Anton Pieck: een vriend van Vlaanderen
Door K. Van Camp uit De Bond van 12/02/1988
Anton Pieck is in de Lage Landen en wellicht ook voor sommigen daarbuiten een populaire kunstenaar. Zijn kalenders, wenskaarten, aankondigingskaarten zijn ruim verspreid en in elk Vlaams gezin is er ongetwijfeld ooit wel één, indien niet talrijke van zijn tekeningen in huis gekomen. Hij is bekend ook door de Efteling, het sprookjespark in Kaatsheuvel, dat door hem ontworpen is. Wie is deze man en doet de populariteit die hij heeft als illustrator van boeken en tekenaar van prentjes en kalenders wel recht aan zijn kunnen ? Neen, zeggen de mensen van de (Vlaamse) vereniging «De Vrienden van Anton Pieck», die met studies, tentoonstellingen en publicaties Anton Pieck ook postuum meer bekend willen maken. Meteen willen ze ook grafisch werk bevorderen, dat de academische, figuratieve en ambachtelijke aanpak voorstaat, zoals ook Pieck zijn kunst zag.

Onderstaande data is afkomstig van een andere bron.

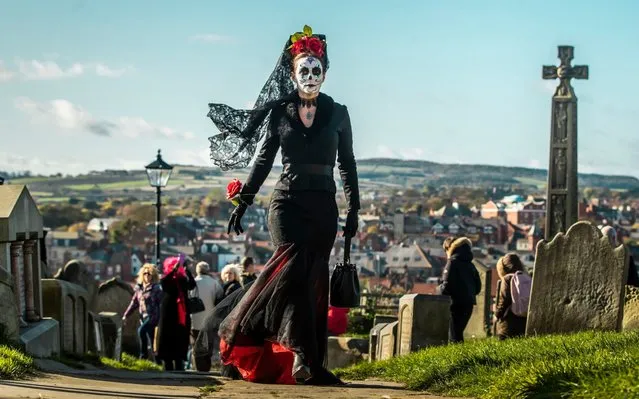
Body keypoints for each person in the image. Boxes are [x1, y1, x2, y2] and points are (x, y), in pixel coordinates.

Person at [207, 24, 359, 385]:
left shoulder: (339, 113)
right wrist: (243, 201)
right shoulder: (279, 113)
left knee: (314, 280)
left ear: (325, 72)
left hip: (323, 205)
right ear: (292, 74)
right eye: (302, 70)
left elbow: (347, 164)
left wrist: (354, 208)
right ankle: (300, 357)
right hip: (286, 203)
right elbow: (262, 162)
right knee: (289, 273)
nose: (309, 76)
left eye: (315, 70)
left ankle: (311, 362)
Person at [156, 254, 197, 371]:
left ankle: (179, 363)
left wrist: (187, 271)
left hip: (181, 313)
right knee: (167, 336)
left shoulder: (182, 279)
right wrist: (173, 270)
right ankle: (168, 363)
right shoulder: (167, 279)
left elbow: (192, 285)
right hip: (168, 312)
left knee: (181, 336)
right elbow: (164, 283)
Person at [438, 237, 482, 343]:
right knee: (458, 333)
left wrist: (438, 289)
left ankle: (457, 358)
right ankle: (461, 356)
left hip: (455, 304)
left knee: (453, 335)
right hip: (468, 304)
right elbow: (478, 288)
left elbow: (446, 286)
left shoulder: (452, 262)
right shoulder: (471, 265)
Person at [122, 263, 163, 359]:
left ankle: (143, 355)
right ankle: (158, 362)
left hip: (153, 317)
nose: (147, 276)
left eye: (149, 274)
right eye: (145, 273)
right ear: (142, 275)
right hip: (143, 317)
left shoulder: (156, 288)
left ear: (153, 276)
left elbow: (161, 303)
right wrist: (125, 315)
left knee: (141, 331)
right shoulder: (139, 289)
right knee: (153, 339)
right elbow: (134, 304)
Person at [190, 261, 223, 370]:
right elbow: (220, 297)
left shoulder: (193, 282)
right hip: (209, 319)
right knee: (208, 344)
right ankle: (206, 367)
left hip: (195, 319)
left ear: (197, 270)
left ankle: (198, 367)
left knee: (196, 344)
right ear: (207, 270)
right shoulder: (214, 283)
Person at [494, 253, 528, 340]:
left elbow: (505, 300)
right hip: (524, 319)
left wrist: (497, 314)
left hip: (509, 321)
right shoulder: (527, 277)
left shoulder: (508, 278)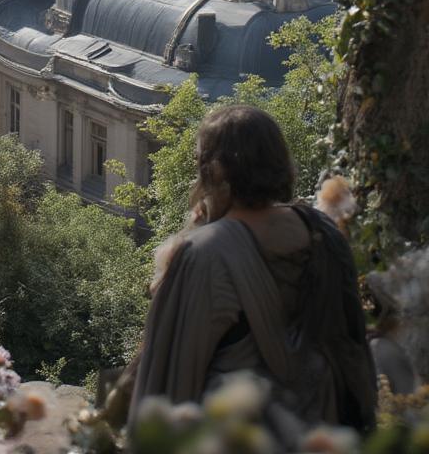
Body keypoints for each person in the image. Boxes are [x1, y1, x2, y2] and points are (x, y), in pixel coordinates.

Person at [130, 105, 376, 444]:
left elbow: (167, 383)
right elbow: (354, 351)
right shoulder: (323, 232)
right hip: (323, 435)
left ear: (215, 172)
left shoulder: (206, 255)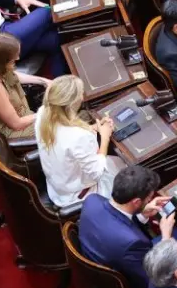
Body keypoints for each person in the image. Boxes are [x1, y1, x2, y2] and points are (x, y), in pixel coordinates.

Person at [79, 164, 177, 288]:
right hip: (139, 285)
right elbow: (154, 280)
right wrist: (166, 237)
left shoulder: (92, 201)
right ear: (136, 201)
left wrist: (142, 214)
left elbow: (118, 220)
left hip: (109, 255)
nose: (150, 200)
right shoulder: (131, 243)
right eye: (148, 198)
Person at [35, 75, 124, 208]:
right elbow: (96, 174)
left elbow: (65, 134)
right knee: (126, 171)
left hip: (58, 185)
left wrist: (93, 128)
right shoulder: (79, 136)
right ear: (76, 101)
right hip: (77, 194)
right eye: (81, 93)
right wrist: (104, 137)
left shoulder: (43, 112)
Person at [0, 32, 50, 141]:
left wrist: (43, 81)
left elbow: (14, 76)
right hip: (15, 133)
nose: (18, 57)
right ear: (1, 61)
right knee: (66, 125)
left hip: (27, 117)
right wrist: (47, 111)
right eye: (14, 56)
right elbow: (17, 124)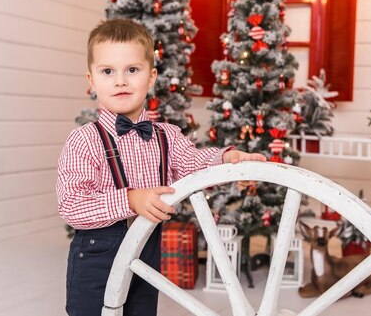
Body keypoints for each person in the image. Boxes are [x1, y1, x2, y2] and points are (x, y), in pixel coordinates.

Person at [57, 19, 265, 316]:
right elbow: (72, 205)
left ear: (151, 76)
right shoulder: (84, 140)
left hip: (146, 257)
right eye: (107, 71)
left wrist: (228, 162)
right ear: (91, 80)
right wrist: (130, 199)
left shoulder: (167, 136)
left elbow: (195, 165)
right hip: (95, 260)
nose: (120, 81)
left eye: (132, 70)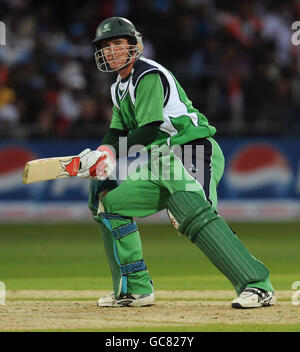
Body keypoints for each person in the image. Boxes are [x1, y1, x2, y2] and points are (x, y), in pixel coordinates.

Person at [78, 17, 276, 308]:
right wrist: (102, 151)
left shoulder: (147, 75)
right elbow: (118, 130)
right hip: (160, 162)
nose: (111, 51)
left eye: (118, 43)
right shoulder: (118, 88)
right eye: (106, 46)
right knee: (109, 203)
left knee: (192, 211)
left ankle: (258, 286)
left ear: (134, 45)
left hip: (191, 148)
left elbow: (148, 129)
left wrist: (110, 154)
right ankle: (135, 288)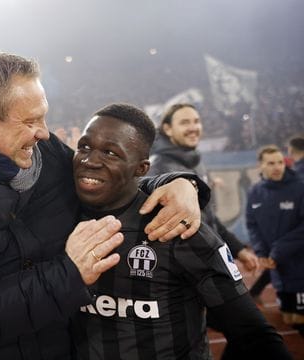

Anton Pieck werd in 1895 in den Helder geboren. Al op zesjarige leeftijd krijgt hij samen met zijn tweelingbroer Henri tekenles bij een plaatselijke kunstenaar. Op tienjarige leeftijd wint hij voor de eerste maal een tekenwedstrijd. In 1917 ontmoet hij Felix Timmermans, die toen als vluchteling in Nederland verbleef. In 1920 wordt hij tekenleraar in Bloemendaal en in 1921 verzorgt hij een illustratie van Timmermans' Pallieter. Hij komt veel naar Vlaanderen en werkt er ook. Hij krijgt dan ook eerst de zilveren, later de gouden Rockox-penning als «Vriend van Vlaanderen». Dat is omstreeks de tijd dat in Kaatsheuvel de Efteling wordt geopend.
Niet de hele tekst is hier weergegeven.